Inviting people to the dance is not enough. We need to understand what that experience feels like. What do we experience when someone takes our hand and leads us to the dance floor? (anyone else singing George Michael’s Careless Whisper right now?) You may assume we feel grateful for suddenly being invited but what if we hate being the centre of attention and would sooner watch from the safety of bar?!?! What if we absolutely love to dance but you’re just playing the wrong song? As JLO explains the DJ’s gotta play your favourite song if you want to keep dancing all night long!

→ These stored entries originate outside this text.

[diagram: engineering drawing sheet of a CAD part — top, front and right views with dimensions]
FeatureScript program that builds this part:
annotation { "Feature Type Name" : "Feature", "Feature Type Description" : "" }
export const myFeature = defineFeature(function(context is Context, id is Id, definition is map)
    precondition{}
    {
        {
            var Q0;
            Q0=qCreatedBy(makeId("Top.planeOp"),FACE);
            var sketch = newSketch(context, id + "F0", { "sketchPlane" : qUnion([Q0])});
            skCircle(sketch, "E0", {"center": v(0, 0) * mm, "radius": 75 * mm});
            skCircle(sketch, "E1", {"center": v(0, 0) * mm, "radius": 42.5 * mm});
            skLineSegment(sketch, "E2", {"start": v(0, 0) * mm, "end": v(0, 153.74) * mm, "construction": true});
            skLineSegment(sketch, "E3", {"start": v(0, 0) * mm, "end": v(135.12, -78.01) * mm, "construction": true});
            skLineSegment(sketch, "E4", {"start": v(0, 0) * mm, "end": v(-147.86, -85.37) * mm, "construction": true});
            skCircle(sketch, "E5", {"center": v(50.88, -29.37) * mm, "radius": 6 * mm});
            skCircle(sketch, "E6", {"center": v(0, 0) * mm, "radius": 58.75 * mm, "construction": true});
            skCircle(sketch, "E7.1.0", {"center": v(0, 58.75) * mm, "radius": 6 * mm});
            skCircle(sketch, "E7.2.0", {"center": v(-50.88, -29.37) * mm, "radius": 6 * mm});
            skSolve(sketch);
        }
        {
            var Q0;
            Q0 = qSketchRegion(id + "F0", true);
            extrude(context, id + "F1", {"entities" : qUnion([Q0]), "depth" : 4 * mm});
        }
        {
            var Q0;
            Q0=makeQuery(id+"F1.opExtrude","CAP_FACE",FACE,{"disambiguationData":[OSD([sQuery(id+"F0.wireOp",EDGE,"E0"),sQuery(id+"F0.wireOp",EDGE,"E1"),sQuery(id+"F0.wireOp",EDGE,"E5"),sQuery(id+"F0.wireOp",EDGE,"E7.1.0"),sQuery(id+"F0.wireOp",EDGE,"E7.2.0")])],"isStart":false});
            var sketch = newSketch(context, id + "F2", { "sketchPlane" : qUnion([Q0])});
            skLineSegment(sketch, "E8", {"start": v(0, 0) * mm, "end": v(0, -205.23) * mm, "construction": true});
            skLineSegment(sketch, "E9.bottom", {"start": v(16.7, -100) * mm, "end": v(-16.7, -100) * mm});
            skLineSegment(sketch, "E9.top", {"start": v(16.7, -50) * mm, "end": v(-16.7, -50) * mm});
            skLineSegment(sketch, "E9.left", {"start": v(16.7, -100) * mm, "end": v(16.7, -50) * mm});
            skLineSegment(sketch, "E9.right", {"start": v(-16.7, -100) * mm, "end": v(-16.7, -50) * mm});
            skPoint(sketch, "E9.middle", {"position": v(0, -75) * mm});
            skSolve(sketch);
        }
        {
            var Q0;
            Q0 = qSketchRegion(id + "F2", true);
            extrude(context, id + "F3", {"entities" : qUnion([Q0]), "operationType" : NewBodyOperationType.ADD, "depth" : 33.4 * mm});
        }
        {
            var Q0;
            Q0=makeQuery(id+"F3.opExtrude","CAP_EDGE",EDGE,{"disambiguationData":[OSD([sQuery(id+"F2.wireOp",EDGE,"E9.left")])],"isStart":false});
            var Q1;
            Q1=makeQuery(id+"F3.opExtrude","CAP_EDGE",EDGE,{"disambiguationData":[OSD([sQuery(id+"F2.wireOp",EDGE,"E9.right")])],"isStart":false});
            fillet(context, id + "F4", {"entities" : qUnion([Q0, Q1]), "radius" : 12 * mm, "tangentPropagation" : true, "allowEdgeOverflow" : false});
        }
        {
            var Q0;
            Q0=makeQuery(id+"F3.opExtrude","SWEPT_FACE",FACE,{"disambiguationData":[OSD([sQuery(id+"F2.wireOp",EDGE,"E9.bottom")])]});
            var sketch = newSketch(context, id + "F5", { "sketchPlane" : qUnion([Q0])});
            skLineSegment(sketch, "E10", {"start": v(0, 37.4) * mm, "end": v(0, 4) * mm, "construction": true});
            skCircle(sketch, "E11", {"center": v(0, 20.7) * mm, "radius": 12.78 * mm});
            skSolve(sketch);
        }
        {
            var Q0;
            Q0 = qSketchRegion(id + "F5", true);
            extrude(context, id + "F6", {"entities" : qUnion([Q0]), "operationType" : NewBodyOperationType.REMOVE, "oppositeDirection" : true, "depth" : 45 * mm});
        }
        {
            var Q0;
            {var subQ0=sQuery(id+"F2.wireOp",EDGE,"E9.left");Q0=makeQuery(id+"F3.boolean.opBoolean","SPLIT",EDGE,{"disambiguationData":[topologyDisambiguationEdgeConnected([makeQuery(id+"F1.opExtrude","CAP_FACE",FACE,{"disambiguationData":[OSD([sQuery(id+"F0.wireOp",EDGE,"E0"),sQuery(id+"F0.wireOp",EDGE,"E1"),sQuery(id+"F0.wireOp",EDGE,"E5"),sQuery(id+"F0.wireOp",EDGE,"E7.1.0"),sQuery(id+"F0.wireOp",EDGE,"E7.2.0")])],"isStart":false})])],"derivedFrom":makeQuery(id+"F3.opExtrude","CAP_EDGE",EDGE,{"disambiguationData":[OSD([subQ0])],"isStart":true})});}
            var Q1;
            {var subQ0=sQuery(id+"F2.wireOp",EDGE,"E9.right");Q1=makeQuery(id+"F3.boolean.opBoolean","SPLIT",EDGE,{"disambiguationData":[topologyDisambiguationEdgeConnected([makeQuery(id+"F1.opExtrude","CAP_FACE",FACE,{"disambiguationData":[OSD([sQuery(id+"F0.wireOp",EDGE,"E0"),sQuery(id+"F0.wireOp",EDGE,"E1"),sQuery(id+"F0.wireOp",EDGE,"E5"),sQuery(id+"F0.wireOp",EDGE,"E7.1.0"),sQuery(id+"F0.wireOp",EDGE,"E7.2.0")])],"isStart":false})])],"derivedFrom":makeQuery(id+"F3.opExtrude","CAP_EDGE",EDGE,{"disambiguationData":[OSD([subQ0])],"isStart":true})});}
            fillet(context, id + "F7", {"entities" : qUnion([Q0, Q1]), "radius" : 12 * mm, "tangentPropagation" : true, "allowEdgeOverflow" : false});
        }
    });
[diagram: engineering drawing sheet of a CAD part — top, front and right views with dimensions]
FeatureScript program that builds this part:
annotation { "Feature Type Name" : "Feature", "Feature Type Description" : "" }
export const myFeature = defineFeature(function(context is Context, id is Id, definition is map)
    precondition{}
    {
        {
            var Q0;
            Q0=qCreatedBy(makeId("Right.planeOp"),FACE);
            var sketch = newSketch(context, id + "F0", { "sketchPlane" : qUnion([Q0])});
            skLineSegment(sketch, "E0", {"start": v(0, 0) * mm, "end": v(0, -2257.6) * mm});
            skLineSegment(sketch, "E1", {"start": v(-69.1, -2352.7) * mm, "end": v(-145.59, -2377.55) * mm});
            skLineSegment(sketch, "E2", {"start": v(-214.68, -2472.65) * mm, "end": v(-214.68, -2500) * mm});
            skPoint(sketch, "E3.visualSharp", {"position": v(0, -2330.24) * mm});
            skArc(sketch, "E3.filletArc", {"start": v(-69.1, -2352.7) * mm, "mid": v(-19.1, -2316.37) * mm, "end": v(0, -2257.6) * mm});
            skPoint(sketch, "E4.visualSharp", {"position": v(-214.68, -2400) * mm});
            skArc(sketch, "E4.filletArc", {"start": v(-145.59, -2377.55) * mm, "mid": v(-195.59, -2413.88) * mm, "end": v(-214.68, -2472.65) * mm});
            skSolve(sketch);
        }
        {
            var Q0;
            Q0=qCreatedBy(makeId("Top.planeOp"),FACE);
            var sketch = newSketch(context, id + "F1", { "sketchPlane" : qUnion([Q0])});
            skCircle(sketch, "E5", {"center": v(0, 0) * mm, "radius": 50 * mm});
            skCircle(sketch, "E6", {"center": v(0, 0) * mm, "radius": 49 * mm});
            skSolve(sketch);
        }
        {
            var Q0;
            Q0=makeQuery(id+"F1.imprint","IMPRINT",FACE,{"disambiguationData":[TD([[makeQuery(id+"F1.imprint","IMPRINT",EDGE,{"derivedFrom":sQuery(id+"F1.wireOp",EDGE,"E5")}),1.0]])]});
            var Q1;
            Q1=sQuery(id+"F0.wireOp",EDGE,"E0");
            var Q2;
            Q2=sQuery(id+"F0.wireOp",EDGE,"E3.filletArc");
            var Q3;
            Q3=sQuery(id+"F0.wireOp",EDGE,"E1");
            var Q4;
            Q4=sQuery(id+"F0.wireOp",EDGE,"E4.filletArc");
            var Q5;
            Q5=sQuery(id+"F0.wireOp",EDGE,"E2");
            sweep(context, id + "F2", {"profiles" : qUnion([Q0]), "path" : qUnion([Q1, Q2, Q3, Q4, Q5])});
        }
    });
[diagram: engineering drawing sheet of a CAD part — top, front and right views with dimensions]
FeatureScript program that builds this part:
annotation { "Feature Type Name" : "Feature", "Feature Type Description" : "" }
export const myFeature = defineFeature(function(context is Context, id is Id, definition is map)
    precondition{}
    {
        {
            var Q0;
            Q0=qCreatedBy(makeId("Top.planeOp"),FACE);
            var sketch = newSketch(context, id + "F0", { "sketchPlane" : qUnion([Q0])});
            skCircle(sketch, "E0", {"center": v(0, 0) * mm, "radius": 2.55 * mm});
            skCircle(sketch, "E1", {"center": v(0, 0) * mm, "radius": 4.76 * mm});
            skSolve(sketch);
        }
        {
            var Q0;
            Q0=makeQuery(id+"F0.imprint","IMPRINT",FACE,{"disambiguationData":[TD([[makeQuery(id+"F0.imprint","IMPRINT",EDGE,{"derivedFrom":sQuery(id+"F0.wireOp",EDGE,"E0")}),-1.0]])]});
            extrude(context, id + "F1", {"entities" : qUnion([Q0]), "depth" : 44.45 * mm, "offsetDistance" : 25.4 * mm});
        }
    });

Organisations need to do more than invite you to dance, they need to invite you to add your song to the playlist” Dr Donna de Haan

My local football club didn’t see my daughter as a talented player, they saw her as a girl playing football. The men that manage the club, that make the decisions in the club have no idea what it feels like to be a girl in football. To be the square peg in the round hole. The men who manage football around the world have no idea what it’s like to be a woman in football. I will never fully understand what it’s like to be a man in football. But here’s the difference – football was built for men. Their experience is all that has shaped it. They are the round peg in the round hole. Until we start to take into account the experiences of the square pegs we will never create inclusive cultures.

So lets re-write the playlist and truly get this party started.